The terrifying ongoing conflict that unfolded from past five months would have affected mental health of every section of society. The present crisis has given a lot of irreparable loss to society.
Many precious lives have been lost, property worth thousands damaged and thousands of people rendered homeless. This has resulted in many people undergoing emotional pain, agonies, frustration and change of attitudinal behaviour.
Manipur exceeds mental health illness record than national average as per national mental survey 2015. But state doesn’t have enough mental health institutes to address this health issues. Amidst this situation, Manipur has unfolded with the conflict that may aggravate the problem of mental health issue.
In an interaction with psychiatrist prof Dr RK Lenin Singh of Regional Institute of Manipur Sciences, RIMS, said that well-being of a person is not only defined by physical health but also by strong mental health.
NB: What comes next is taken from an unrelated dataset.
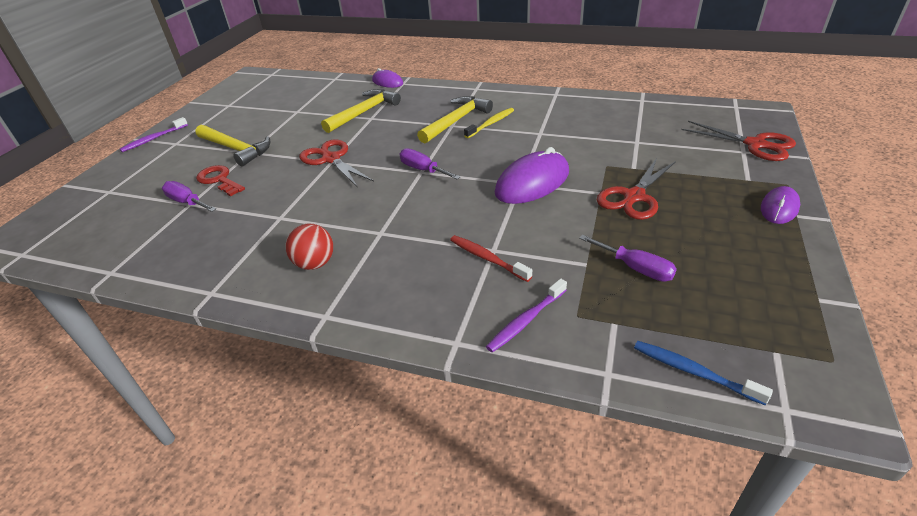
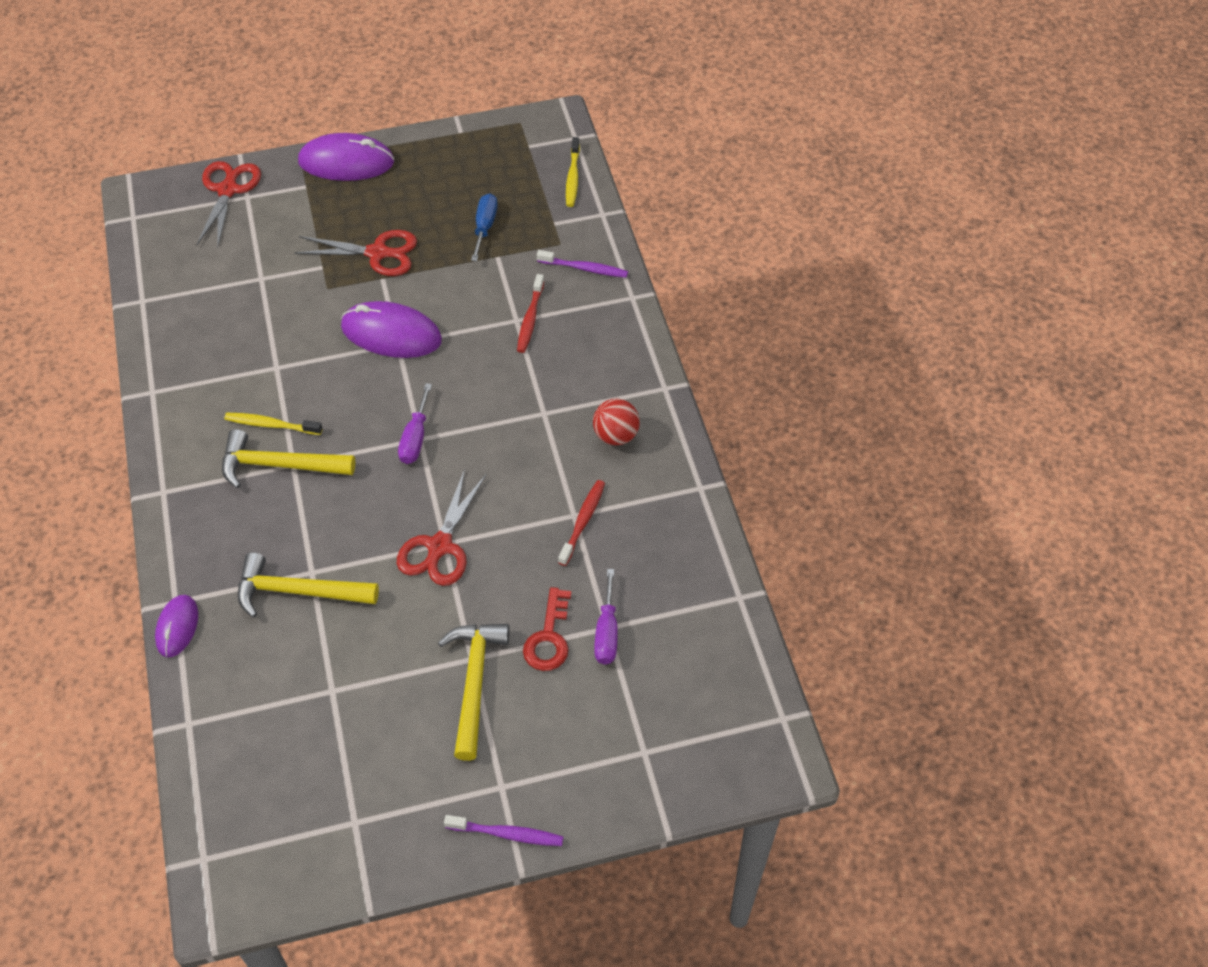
camera: 125 degrees left, 15 degrees up
purple screwdriver [579,235,677,282] -> blue screwdriver [471,193,498,261]
blue toothbrush [634,341,773,405] -> yellow toothbrush [566,137,580,207]
purple mouse [761,186,800,224] -> purple mouse [298,133,394,181], size x1.73
none -> red toothbrush [558,480,605,566]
But unfortunately, mental health is one of the most neglected health issues in the country which is totally contrary to western countries. Developed country give priority to keeping mental health sound from one century back.
He continued and said that the stigma, discrimination are some of the main reasons for making mental health as a less talked about health issues. Fortunately, certain changes have been witnessing in the field of this health issue from past one decade or so, and India has started realising the significance of mental well-being.
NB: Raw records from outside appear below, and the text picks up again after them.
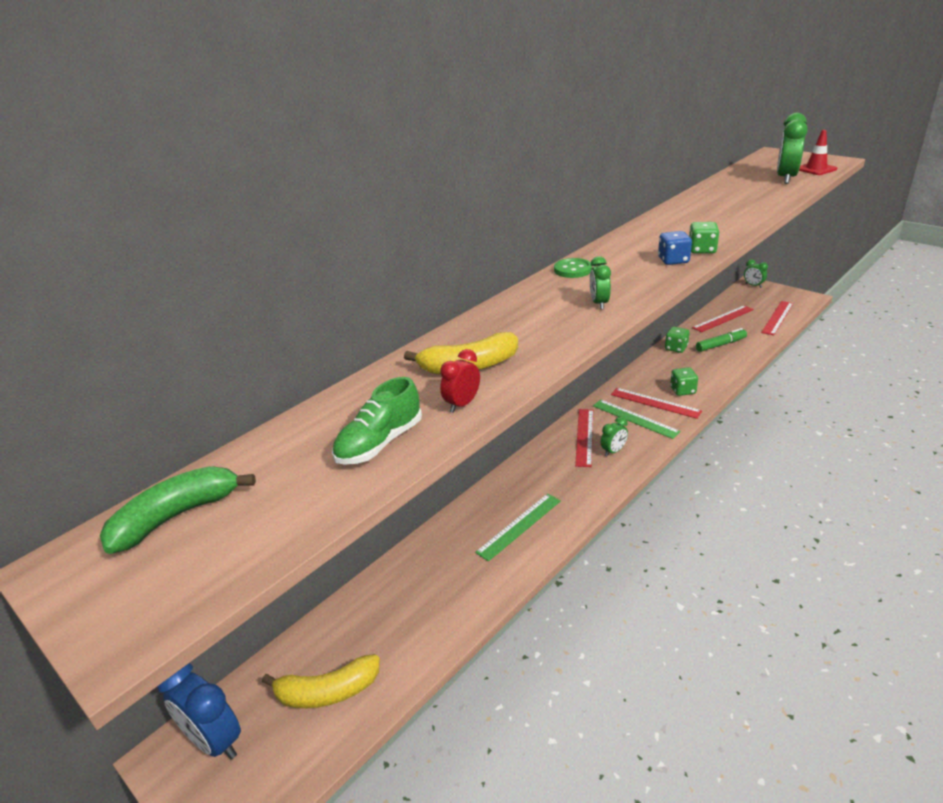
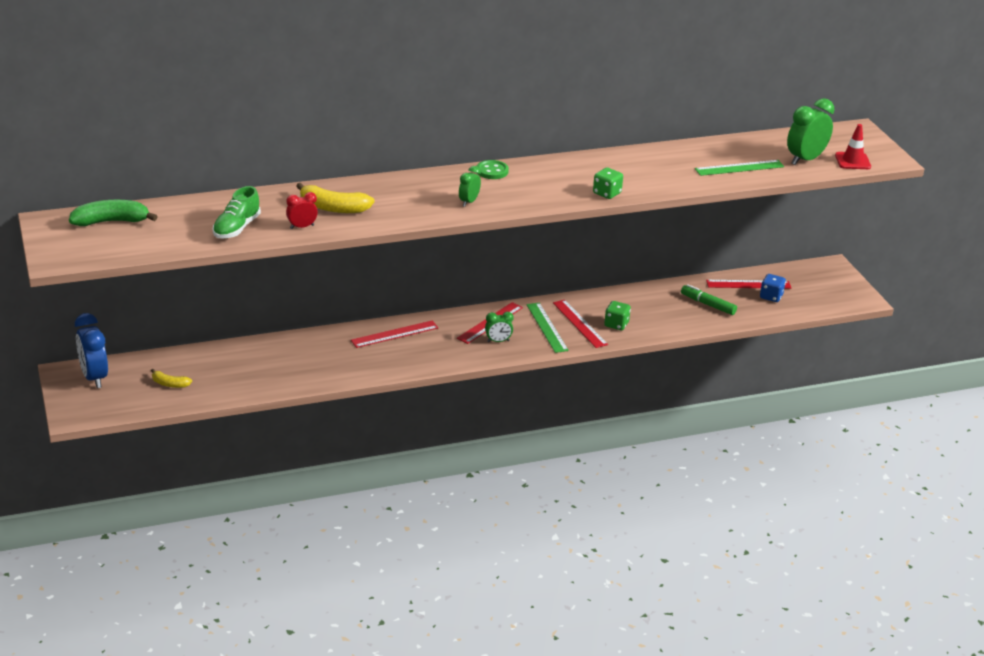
camera: 25 degrees right, 0 degrees up
yellow banana [262,654,380,708] -> yellow banana [151,369,192,388], size x0.57
green shoe [332,377,422,465] -> green shoe turned 45 degrees counterclockwise [213,186,261,238]
green ruler [475,493,561,561] -> green ruler moved to [695,160,784,176]
blue dice [658,231,692,265] -> blue dice moved to [760,274,786,302]
green dice [665,327,689,353] -> none
green marker [696,328,747,352] -> green marker turned 150 degrees counterclockwise [681,284,737,315]
green clock [744,259,768,288] -> none
red ruler [761,301,793,335] -> red ruler moved to [351,320,438,348]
Government of India had carried out a mental health survey in the year 2015. The survey came to notice that average national mental health issues stand at 10 percent of total population. But Manipur exceeds national average, and has 13 per cent of its total population suffering from different kinds of mental health problems, he added.
He said that health professional who are in the field of mental health care service have been putting an effort to promote well-being of mental health. COVID-19 pandemic that the globe witnessed also helped bring changes to people’s perspective towards mental health. When this health crisis unfolded, it seemed awareness on mental well-being also increased manifold.
During the COVID-19, people had gone through various challenges and even degraded the standard of life posed by job lost, lock down, close down of educational institutions etc. This traumatic shift gives severe impact to wellness of mental health. After much effort, society has come out from the clutches of this worst days and in state of Manipur as well, he added.
He continued that the state has taken place many developments in last couple of years that many youngsters have regained hope lost during COVID-19 pandemic. But sadly, the state is once again beleaguered by complicated phase with the unfolding of communal clashes from May 3 this year. The present crisis affecting every section of society is an undeniable fact and need concerted effort to abstain any post-traumatic stress disorder, PTSD, which may give long-term impact, he added.
Stating on impact of mental health by present crisis, he said, “thousands of people have been displaced by this ongoing crisis. When our team visited a relief camp, we came to notice that maximum victim of the crisis have endured mental instability. If proper care like counselling and psycho-social support are not given, the state may encounter PTSD in future. Such kind of mental disorder may give immense loss to society. As such there is a need for proper policy and programme to keep PTSD at bay.”
He said that all age groups staying in relief camp are undergoing one form or another form of mental health problems. As Meitei being one of the communities that has high resilient capacity, many displaced victims face their toughest phase of life boldly with hope that good days will surely return.
Children in tender age may not feel pain about displacement from their places but they develop sense of fear after the crisis. As per information shared by their parents, they are happy with their new friends who they have come to know in the relief camp. However, during the night time, they are usually afraid to go stay alone at night and used to cling to their parents. They often shouted while sleeping, or couldn’t get sound sleep, he added.
He also said that amongst the youngster, they develop a sense of revenge.
The crisis had affected their life, career and hope that transpired them to give up everything and encouraged them to become as village defender.
Out of anger or frustration, even some youth in relief camp have started using drugs or other intoxicants. Such change of attitudinal behaviour may give long term impact. The common problem that every displaced people endured is not getting sound sleep and frustration and anxiety.
“Usually chances of having post PTSD is very high in the disaster hit state or country. There is a need of specific policy and programme to encounter such impact in the state,” he said while informing that survey will be carry out about how this crisis has affected the state. The survey will help in framing policy and programme.
He said that state has limited manpower to fight mental health problem. The state has around 30 psychiatrists only which is a big task to deal the mental health problem of the state. To cope with the insufficiency of mental health care worker and make mental health treatment inclusive, Tele MANAS was launched last year to provide mental health care service in state. The toll-free number of this service is 144163 and anyone can dial between 9.30 AM to 5 PM. People should take the benefit of this service, he said.
He also appealed to people of the state to inculcate positive mindset and extend share and care to one another so that the society can face the present crisis boldly and leave no mental health issue unaddressed.